Revisiter la façon de faire la ville pour l’adapter au changement climatique
Le PLU bioclimatique dont espère se doter la ville de Paris mettra l’accent notamment sur le logement social, la mairie souhaitant atteindre un taux de 30 %, la loi SRU fixant ce seuil à 25 % en 2025. Pour ce faire, la production va être renforcée sur les zones en déficit notamment le centre et l’ouest de Paris. « Nous allons identifier des zones d’hyper déficit pour mettre encore davantage l’accent sur ces secteurs », a expliqué Stéphane Leclerc, directeur de l’urbanisme de la Ville. Il est également prévu de renforcer la servitude imposant un taux de social à partir d’un certain nombre de mètres carrés construits. Pour développer l’offre en logements abordables, le bail réel solidaire (BRS) sera intégré à cette servitude de mixité sociale prévue dans le PLU et des emplacements seront réservés.
Face au déséquilibre fonctionnel entre les secteurs, le futur PLU prévoira de diminuer les surfaces de bureaux dans les programmes d’opérations en cours et de favoriser la production de logements et les activités hors tertiaires. La règle de « protection de l’habitation » sera reconduite et le potentiel d’extension de 10 % des surfaces d’activités économiques possible actuellement sera supprimé. Une règle spécifique dite de « servitude de mixité fonctionnelle » est à l’étude.
Introduction de la notion de « séquence urbaine »
En matière de réduction de l’empreinte carbone des bâtiments résidentiels, la ville de Paris compte s’appuyer sur les leviers de la RE 2020 pour édicter les nouvelles règles de son PLU concernant les constructions neuves et les extensions à partir de 150 m2, « en recherchant des exigences plus fortes » en matière de sobriété, de réduction des consommations énergétiques, d’intégration d’énergie décarbonée dans le mix énergétique… « Le raccordement au réseau de chaleur de la Ville sera imposé », annonce Stéphane Leclerc. La réversibilité et la réutilisation de l’existant seront privilégiées, il faudra « faire en sorte que le bâti ait plusieurs vies », poursuit le directeur de l’urbanisme.

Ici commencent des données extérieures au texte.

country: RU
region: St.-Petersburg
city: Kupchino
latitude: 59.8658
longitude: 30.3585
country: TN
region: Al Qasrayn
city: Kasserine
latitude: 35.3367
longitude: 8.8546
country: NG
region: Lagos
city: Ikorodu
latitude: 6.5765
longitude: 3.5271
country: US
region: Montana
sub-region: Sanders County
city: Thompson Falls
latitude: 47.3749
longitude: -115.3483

Une nouvelle règle prévoira que la hauteur du bâti devra être proportionnelle à la largeur de la voie : « il sera possible de monter plus haut là où la voie large et moins haut quand elle est étroite », résume Stéphane Leclerc, « nous allons introduire la notion de séquence urbaine » pour obliger les porteurs de projet à regarder au-delà de leur parcelle et de part et d’autre de leur bâtiment, pour tenir compte de la diversité de paysages et éviter la banalisation ».
Le cœur d’îlot comme « créateur de ressources »

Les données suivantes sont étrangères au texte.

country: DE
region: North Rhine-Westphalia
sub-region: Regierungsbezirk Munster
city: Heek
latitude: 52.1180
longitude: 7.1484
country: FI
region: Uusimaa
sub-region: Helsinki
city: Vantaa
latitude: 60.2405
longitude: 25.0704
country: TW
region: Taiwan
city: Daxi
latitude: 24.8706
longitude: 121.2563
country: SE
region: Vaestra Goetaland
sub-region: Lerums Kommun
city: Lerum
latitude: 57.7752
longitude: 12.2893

Pour inciter à transformer les immeubles existants, une « prime à la construction de logements » sera introduite en dérogeant aux règles qui encadrent les hauteurs du bâti en permettant un étage supplémentaire pour les surélévations à usage d’habitation. Concernant les toitures, l’usage des terrasses devra être systématique dans les nouvelles constructions, et dans l’existant, il faudra « voir comment récupérer des espaces ». Le recours à la végétalisation des toitures devra être systématisé, et le développement de toitures biosolaires, d’agriculture ou d’espaces sportifs incité.

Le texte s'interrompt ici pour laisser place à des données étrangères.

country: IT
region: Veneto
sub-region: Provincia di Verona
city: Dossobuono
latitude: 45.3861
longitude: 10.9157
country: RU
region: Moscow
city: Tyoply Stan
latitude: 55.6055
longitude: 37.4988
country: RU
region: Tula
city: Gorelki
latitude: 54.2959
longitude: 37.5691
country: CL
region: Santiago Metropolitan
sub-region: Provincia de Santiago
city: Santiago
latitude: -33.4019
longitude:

Le chapitre sur la nature en ville vise à renforcer un certain nombre de règles déjà en vigueur et en particulier de traiter le cœur d’îlot comme « créateur de ressources ». « Nous portons une ambition très forte de végétalisation des cœurs d’îlots », a prévenu Stéphane Leclerc. Pour réduire le potentiel constructible sur une parcelle, la bande « Z » (15 m d’épaisseur à partir de l’alignement) limitant la part libre de bâti sera supprimée. Les bâtiments resteront en alignement de rue pour « libérer le cœur d’îlot et en faire des espaces naturels ». Les espaces verts existants et les arbres seront davantage protégés, tandis que des corridors de biodiversité seront repérés en reliant des espaces naturels pour que la faune puisse traverser Paris.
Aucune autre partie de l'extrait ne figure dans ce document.